I know it's been a while since I've written. Such is a blogger's life. I haven't had much to write about. Although.....I could write about the MANY, MANY, MANY lows we've been having lately.....like 30's and 40's!! But you've heard about all that before. I could write about the heart attack at the pharmacy when the guy tells me that my insurance will only approve 100 test strips!! NOT THAT AGAIN!!! Yes, we have to go through the approval process YEARLY!!! NO... I will not bore you with the same-O.....same-O.
Tonight I'll just mention a couple of heart tugs that have happened recently.
The first one was when J.J. was pretending to be blind. I know I used to do it a lot when I was a kid. Tie something around my eyes and see if I could maneuver around the furniture or "catch" my parents. Sometimes I just squinted really hard....but was really peeking. It was a fun thing to do.....and it was fun for J.J. as well. I smiled on the outside as I watched him trying to climb the stairs.
"Look at me, Mama!! I can't see. I'm BLIND."
Oh... I may have been smiling, but there was that heart tug....that pull on my heart....NO...that 50 lb weight being thrown on my heart.
I said in my head:
"Please, baby, don't say things like that.

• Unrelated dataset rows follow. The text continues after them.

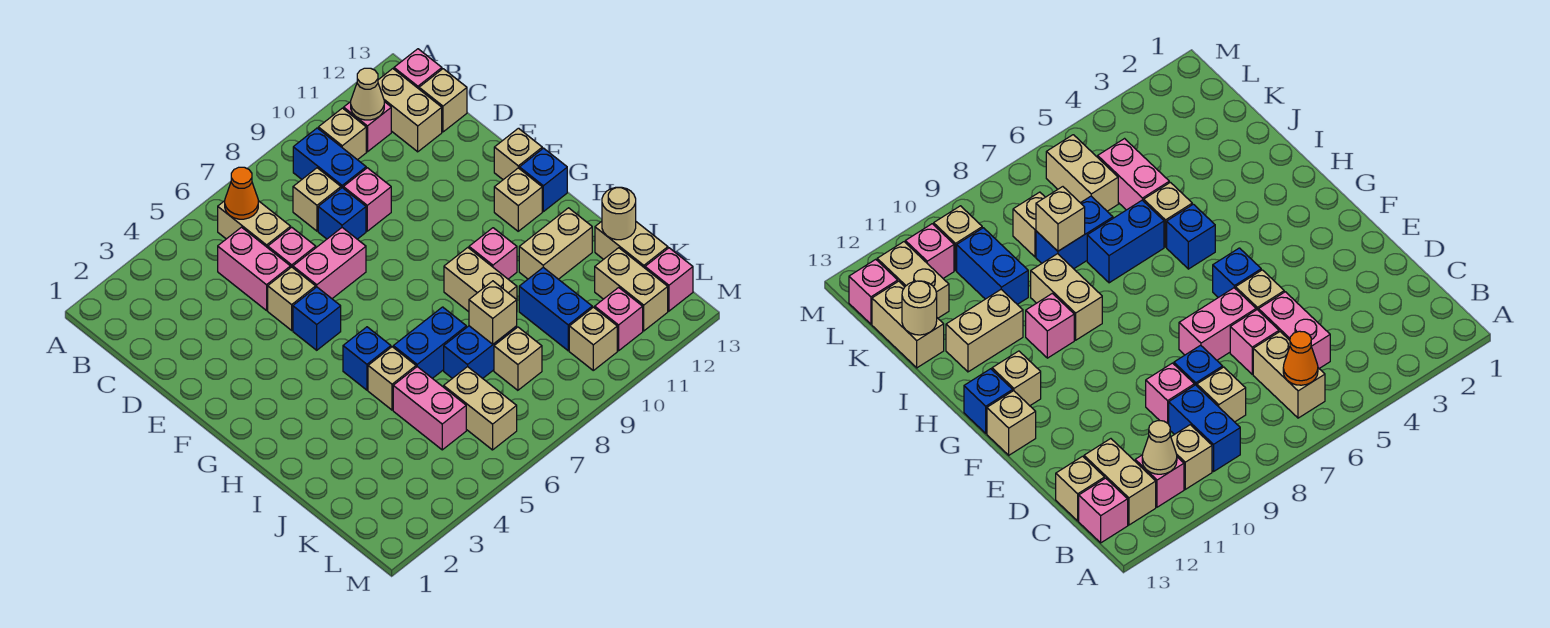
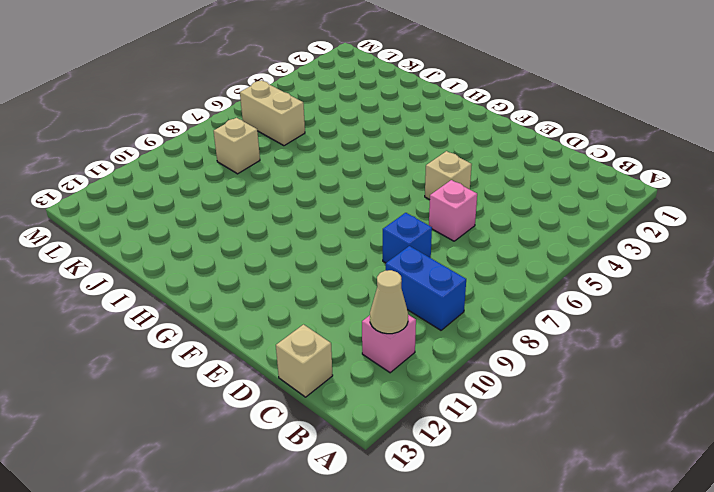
none -> tan 1x2 brick [218,201,291,248]
none -> tan 1x1 brick [318,108,366,160]
none -> tan 1x2 brick [378,69,442,152]
none -> pink 1x1 brick [394,49,442,89]

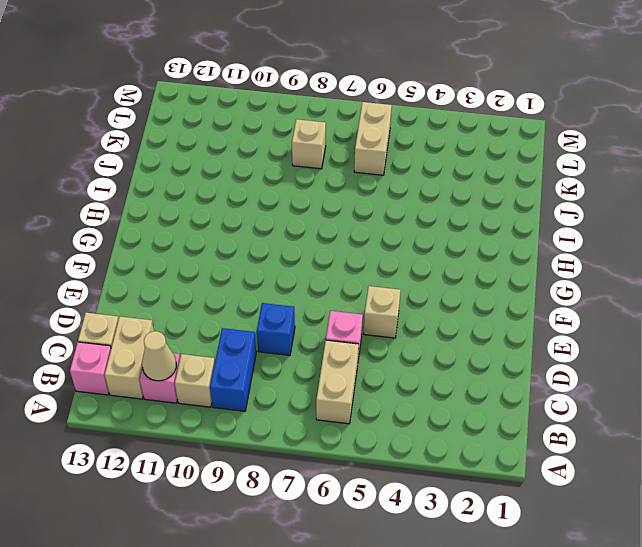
none -> pink 1x2 brick [218,227,291,310]
none -> tan 1x1 brick [293,168,341,231]
none -> pink 1x1 brick [343,168,391,231]
none -> pink 1x2 brick [293,228,366,299]

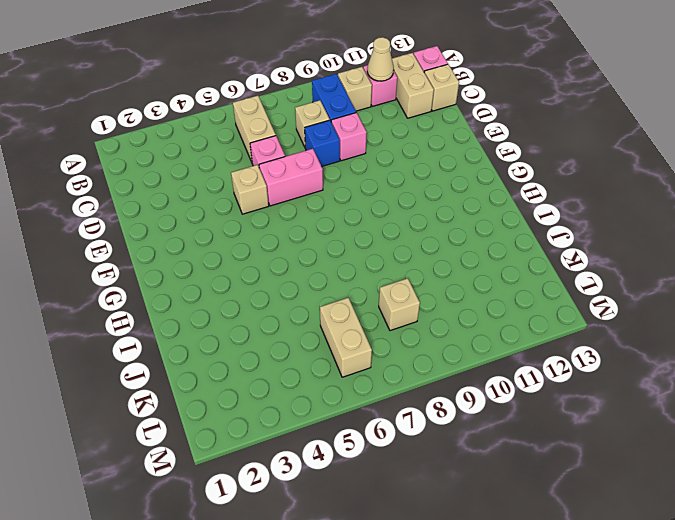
none -> pink 1x2 brick [218,227,291,310]
none -> blue 1x1 brick [293,287,341,350]
none -> tan 1x1 brick [494,128,542,180]
none -> tan 1x1 brick [494,168,542,231]

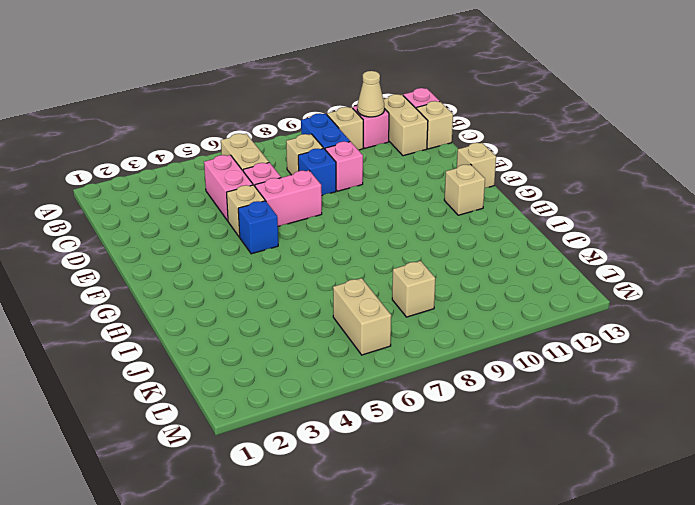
none -> blue 1x1 brick [520,148,567,212]
none -> blue 1x1 brick [343,327,391,390]
none -> tan 1x2 brick [444,248,517,312]
none -> pink 1x1 brick [469,228,517,279]

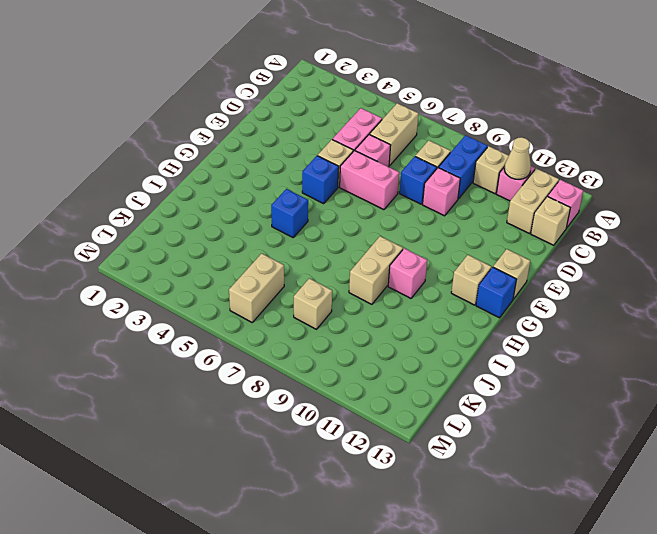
none -> tan 1x1 brick [368,347,416,410]
none -> blue 1x2 brick [393,307,466,378]
none -> tan 1x2 brick [519,208,592,279]
none -> pink 1x2 brick [393,367,466,450]

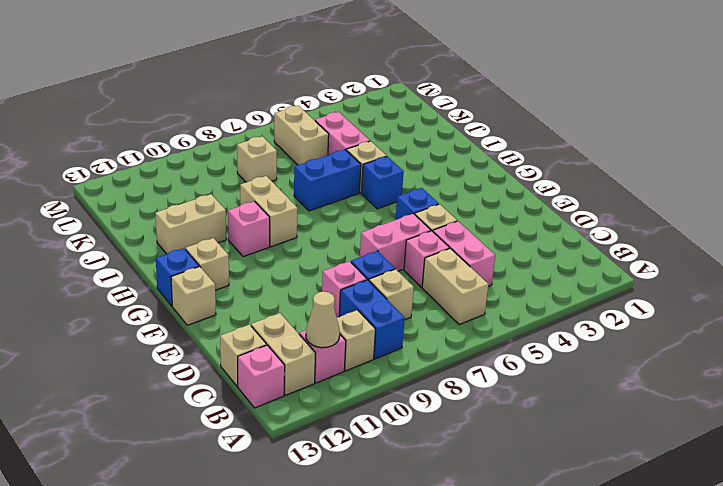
none -> blue 1x2 brick [444,326,517,378]
none -> blue 1x2 brick [519,267,592,351]
none -> tan 1x2 brick [595,221,668,268]
none -> tan 1x2 brick [595,248,668,331]

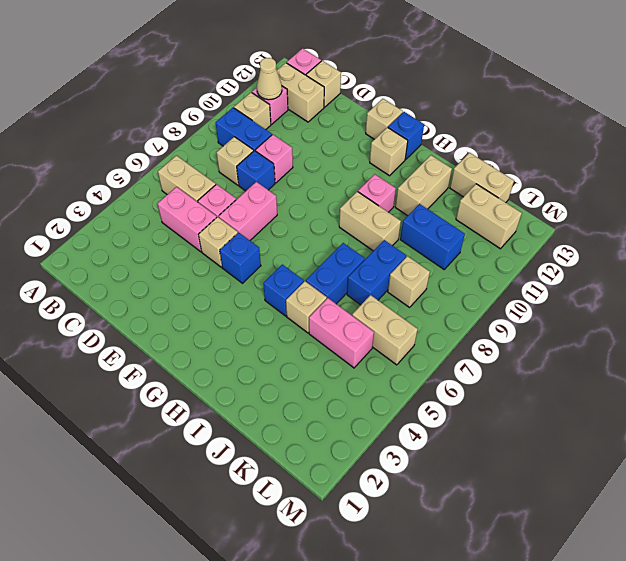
none -> tan 1x1 brick [569,307,617,370]
none -> pink 1x1 brick [595,287,643,351]
none -> pink 1x1 brick [645,248,693,311]
none -> orange 1x1 cone [225,167,258,219]

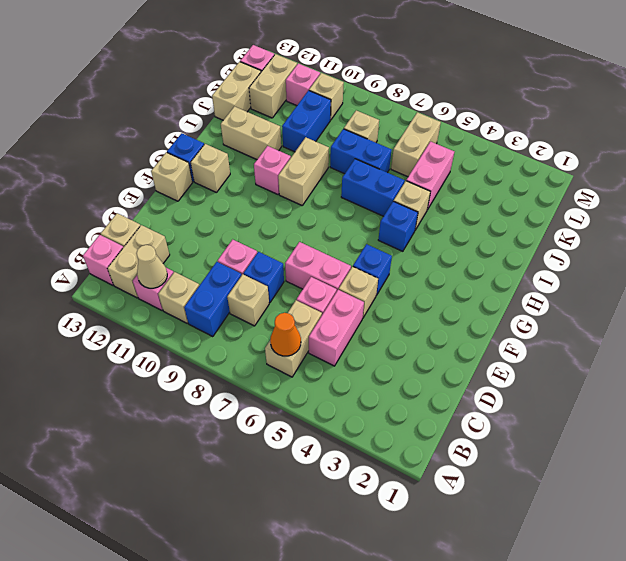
none -> tan 1x1 brick [469,281,517,344]
none -> tan 1x1 round brick [602,187,636,240]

You have no idea how BLINDNESS could be a reality in your life. I will do everything I can to prevent it, but.....Oh please God spare him....ah, but...Your will be done."

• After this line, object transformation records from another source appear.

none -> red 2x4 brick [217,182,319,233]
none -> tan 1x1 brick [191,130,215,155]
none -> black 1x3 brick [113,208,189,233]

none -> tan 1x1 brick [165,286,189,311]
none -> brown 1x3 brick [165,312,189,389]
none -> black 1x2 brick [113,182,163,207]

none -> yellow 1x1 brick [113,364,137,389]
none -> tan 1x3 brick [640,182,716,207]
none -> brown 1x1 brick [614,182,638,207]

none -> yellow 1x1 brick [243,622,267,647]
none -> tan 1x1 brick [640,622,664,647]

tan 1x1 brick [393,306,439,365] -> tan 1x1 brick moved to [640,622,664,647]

The second one was during nightly devotions. We were talking about "good deeds".(1Peter 2:12) Jason asked J.J.:
"What are some good deeds your parents have done for you?"
Do you know what J.J.'s very first reply was?
"You guys dose me."
NOT.....you guys read books to me, build lego sets with me, play games with me, go on bike rides with me, etc. In fact none of that came up....it all had to do with dosing him, feeding him, taking care of his diabetes!!!
That tugged at my heart. I'm thankful he recognizes that we "manage" his diabetes for him....but I wish he didn't have to have that as his answer......let alone his VERY FIRST answer!!
I'm sure there will be many more heart tugs along this journey.....but that's what being a MOM is all about.....caring!!